Loop Diuretic Administration in Patients with Acute Heart Failure and Reduced Systolic Function: Effects of Different Intravenous Diuretic Doses and Diuretic Response Measurements

Abstract

Background: Despite the fact that loop diuretics are a landmark in acute heart failure (AHF) treatment, few trials exist that evaluate whether the duration and timing of their administration and drug amount affect outcome. In this study, we sought to evaluate different loop diuretic infusion doses in relation to outcome and to diuretic response (DR), which was serially measured during hospitalization. Methods: This is a post-hoc analysis of a DIUR-HF trial. We divided our sample on the basis of intravenous diuretic dose during hospitalization. Patients taking less than 125 mg of intravenous furosemide (median value) were included in the low dose group (LD), patients with a diuretic amount above this threshold were inserted in the high dose group (HD).
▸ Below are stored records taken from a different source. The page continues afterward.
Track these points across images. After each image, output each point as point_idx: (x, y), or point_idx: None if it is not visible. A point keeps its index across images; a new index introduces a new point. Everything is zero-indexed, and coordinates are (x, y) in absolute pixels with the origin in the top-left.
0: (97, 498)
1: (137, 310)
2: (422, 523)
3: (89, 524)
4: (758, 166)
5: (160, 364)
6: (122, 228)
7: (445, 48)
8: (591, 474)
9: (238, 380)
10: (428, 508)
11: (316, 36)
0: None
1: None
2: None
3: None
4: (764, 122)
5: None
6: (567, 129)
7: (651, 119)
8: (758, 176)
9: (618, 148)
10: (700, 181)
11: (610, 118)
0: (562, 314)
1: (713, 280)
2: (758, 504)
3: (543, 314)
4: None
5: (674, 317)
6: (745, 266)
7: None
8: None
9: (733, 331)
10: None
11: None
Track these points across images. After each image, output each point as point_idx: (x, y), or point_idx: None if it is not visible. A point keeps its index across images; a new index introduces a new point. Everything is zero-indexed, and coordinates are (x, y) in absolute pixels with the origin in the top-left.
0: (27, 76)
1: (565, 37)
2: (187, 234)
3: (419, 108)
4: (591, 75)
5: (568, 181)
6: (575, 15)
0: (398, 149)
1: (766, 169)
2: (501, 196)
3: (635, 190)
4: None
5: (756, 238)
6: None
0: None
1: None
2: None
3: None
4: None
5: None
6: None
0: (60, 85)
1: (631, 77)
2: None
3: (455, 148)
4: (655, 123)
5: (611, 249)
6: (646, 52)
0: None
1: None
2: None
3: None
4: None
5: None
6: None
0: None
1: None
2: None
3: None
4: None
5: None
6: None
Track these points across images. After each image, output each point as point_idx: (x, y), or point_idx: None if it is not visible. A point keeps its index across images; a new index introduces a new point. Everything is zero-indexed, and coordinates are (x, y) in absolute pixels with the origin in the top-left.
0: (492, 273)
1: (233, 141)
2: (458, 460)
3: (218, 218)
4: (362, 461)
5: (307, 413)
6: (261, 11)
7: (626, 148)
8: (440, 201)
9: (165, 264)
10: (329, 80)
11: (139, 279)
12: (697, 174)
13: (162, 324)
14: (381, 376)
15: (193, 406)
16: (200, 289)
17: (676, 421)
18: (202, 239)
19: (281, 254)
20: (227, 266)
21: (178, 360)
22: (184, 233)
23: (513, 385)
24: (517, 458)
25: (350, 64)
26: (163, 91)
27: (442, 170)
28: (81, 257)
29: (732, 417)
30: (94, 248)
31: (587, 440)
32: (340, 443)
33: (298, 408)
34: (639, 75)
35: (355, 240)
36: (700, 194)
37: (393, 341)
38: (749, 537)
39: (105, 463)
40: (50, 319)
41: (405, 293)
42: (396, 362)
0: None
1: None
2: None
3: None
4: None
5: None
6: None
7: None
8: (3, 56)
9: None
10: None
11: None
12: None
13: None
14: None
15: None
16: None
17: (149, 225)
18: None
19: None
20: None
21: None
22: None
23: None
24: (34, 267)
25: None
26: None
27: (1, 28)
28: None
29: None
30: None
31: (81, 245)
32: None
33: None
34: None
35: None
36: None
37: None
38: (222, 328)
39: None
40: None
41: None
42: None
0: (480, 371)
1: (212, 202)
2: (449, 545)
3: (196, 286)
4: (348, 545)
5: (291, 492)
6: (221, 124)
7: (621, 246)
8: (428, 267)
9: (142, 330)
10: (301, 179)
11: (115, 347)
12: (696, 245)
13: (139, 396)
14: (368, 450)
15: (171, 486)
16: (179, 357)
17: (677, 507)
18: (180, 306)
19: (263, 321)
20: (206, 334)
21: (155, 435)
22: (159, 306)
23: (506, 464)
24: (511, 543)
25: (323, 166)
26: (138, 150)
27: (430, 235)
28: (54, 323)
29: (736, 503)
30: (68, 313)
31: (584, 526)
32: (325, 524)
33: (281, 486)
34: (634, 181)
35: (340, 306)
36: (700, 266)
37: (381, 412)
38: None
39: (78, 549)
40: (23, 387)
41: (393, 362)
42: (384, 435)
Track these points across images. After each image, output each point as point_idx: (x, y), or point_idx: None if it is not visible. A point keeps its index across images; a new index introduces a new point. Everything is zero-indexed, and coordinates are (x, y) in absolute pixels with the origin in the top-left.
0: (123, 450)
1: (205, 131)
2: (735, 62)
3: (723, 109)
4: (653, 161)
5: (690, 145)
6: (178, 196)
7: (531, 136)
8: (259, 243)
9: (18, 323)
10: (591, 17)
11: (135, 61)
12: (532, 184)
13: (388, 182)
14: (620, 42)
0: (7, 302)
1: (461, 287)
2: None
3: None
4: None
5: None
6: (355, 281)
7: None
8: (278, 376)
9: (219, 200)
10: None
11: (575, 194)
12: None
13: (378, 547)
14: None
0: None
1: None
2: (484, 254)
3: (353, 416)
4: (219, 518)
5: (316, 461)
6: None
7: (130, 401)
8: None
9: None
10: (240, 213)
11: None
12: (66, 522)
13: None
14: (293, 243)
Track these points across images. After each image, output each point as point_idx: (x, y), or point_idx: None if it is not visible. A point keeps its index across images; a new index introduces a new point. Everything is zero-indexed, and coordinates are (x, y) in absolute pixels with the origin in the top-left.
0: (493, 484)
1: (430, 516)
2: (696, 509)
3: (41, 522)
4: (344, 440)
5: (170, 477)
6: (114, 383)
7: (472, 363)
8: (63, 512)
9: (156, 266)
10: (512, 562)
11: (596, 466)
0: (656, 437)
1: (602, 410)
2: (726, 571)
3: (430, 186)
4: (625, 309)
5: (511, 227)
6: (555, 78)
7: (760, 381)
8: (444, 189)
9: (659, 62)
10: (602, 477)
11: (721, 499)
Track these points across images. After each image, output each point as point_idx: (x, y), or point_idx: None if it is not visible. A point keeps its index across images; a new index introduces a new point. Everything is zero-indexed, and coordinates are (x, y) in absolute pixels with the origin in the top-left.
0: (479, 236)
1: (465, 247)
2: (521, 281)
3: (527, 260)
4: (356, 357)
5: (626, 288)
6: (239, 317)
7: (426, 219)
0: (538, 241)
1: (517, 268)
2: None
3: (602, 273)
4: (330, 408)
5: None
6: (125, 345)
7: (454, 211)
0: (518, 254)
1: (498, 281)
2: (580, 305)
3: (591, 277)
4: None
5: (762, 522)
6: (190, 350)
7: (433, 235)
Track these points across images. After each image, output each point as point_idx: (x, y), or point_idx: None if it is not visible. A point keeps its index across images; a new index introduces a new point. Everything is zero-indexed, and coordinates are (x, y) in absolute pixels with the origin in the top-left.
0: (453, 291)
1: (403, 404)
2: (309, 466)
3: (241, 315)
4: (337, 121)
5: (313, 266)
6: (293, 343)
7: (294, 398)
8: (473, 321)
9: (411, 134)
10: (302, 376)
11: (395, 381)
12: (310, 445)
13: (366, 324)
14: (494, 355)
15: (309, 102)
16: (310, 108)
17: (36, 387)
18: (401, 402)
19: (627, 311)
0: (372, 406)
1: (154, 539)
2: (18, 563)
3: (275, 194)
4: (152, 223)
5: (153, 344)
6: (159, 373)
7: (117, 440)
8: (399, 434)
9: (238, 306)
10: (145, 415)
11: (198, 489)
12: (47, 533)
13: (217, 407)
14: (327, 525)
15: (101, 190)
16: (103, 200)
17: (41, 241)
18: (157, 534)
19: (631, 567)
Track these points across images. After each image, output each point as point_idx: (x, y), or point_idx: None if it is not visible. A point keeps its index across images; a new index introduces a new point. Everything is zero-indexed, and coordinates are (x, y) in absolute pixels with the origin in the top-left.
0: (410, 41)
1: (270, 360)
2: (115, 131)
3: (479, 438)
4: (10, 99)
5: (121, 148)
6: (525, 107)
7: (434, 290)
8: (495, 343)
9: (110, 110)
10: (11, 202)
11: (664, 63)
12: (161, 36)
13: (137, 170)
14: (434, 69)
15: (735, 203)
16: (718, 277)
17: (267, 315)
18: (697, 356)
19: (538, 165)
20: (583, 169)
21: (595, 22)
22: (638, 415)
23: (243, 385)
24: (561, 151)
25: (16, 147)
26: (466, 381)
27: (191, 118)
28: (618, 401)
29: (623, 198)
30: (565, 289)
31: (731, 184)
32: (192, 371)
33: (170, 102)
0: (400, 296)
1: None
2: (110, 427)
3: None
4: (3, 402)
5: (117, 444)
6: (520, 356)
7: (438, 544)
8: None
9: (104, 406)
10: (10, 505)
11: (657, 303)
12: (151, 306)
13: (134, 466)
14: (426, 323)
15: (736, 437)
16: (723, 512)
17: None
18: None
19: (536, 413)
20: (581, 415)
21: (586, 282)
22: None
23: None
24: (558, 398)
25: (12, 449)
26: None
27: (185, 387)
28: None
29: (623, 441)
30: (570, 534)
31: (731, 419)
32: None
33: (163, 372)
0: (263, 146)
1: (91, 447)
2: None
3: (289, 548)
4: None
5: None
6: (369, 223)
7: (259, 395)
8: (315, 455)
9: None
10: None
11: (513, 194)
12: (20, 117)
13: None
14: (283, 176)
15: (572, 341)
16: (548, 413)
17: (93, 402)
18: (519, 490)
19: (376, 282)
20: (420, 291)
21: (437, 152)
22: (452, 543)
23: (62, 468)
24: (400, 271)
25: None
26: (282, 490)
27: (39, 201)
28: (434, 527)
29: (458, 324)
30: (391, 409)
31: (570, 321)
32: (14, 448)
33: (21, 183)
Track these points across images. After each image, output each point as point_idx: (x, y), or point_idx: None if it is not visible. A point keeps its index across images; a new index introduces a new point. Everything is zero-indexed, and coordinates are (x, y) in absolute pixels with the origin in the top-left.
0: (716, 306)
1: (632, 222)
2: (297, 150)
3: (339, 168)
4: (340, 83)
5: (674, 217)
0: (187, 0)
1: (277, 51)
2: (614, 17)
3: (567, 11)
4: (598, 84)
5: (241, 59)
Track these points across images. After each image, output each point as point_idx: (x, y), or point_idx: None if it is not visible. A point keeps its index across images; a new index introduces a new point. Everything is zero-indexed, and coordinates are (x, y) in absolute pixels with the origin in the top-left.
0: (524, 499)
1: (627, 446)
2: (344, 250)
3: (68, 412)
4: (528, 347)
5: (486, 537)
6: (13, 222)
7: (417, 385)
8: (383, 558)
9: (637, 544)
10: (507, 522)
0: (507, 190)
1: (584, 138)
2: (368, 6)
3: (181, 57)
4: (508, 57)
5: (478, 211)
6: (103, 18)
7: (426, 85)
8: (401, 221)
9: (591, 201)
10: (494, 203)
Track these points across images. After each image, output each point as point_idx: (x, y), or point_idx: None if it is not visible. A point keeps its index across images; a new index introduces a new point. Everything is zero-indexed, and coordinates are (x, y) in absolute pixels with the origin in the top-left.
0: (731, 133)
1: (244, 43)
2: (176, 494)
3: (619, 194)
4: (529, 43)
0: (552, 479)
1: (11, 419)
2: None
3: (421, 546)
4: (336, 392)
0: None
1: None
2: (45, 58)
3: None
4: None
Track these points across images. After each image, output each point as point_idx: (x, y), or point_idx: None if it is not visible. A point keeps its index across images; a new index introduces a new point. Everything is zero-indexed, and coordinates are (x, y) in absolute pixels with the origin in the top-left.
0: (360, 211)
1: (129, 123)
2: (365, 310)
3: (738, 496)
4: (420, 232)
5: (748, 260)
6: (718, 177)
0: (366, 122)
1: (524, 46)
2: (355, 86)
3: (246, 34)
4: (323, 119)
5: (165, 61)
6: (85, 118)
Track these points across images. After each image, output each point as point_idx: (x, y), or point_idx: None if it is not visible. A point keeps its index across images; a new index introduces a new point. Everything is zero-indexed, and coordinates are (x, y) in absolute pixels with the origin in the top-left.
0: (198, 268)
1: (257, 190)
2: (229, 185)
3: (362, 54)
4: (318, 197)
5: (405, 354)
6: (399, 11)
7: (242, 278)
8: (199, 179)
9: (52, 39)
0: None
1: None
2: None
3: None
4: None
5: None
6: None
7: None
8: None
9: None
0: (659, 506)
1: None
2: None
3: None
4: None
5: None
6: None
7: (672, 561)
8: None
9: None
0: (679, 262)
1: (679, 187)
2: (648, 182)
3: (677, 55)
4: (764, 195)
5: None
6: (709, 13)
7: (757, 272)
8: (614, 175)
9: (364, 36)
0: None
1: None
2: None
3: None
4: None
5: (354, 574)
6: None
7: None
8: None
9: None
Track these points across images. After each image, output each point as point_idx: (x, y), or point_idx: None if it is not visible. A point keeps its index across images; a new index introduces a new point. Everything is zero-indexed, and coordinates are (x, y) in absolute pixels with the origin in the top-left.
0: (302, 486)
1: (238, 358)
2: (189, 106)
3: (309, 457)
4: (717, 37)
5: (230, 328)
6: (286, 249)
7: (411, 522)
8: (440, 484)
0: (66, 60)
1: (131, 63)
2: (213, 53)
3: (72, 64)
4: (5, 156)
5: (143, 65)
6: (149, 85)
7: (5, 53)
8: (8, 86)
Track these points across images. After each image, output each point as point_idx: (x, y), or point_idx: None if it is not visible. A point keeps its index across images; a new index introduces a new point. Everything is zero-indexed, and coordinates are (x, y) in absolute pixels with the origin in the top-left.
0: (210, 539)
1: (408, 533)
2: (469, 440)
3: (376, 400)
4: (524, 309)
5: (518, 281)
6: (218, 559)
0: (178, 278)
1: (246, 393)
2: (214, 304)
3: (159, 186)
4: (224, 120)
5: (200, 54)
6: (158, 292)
The DR formula was defined as weight loss/40 mg daily of furosemide and it was measured during the first 24 h, 72 h, and over the whole infusion period. Outcome was considered as death due to cardiovascular causes or heart failure hospitalization. Results: One hundred and twenty-one AHF patients with reduced ejection fractions (EF) were evaluated. The cardiovascular (CV) death/heart failure (HF) re-hospitalization rate was significantly higher in the HD group compared to the LD group (75% vs. 22%; p < 0.001). Both low DR, measured during the entire infusion period (HR 3.25 (CI: 1.92–5.50); p < 0.001) and the intravenous diuretic HD (HR 5.43 [CI: 2.82–10.45]; p < 0.001) were related to outcome occurrence. Multivariable analysis showed that DR (HR 3.01 (1.36–6.65); p = 0.006), intravenous diuretic HD (HR 2.83 (1.24–6.42); p=0.01) and worsening renal function (WRF) (HR 2.21 (1.14–4.28); p = 0.01) were related to poor prognosis. Conclusions: HD intravenous loop diuretic administration is associated with poor prognosis and less DR. Low DR measured during the whole intravenous administration better predicts outcome compared to DR measured in the early phases. ClinicalTrials.gov Acronym and Identifier Number: DIUR-HF; NCT01441245; registered on 23 September 2011.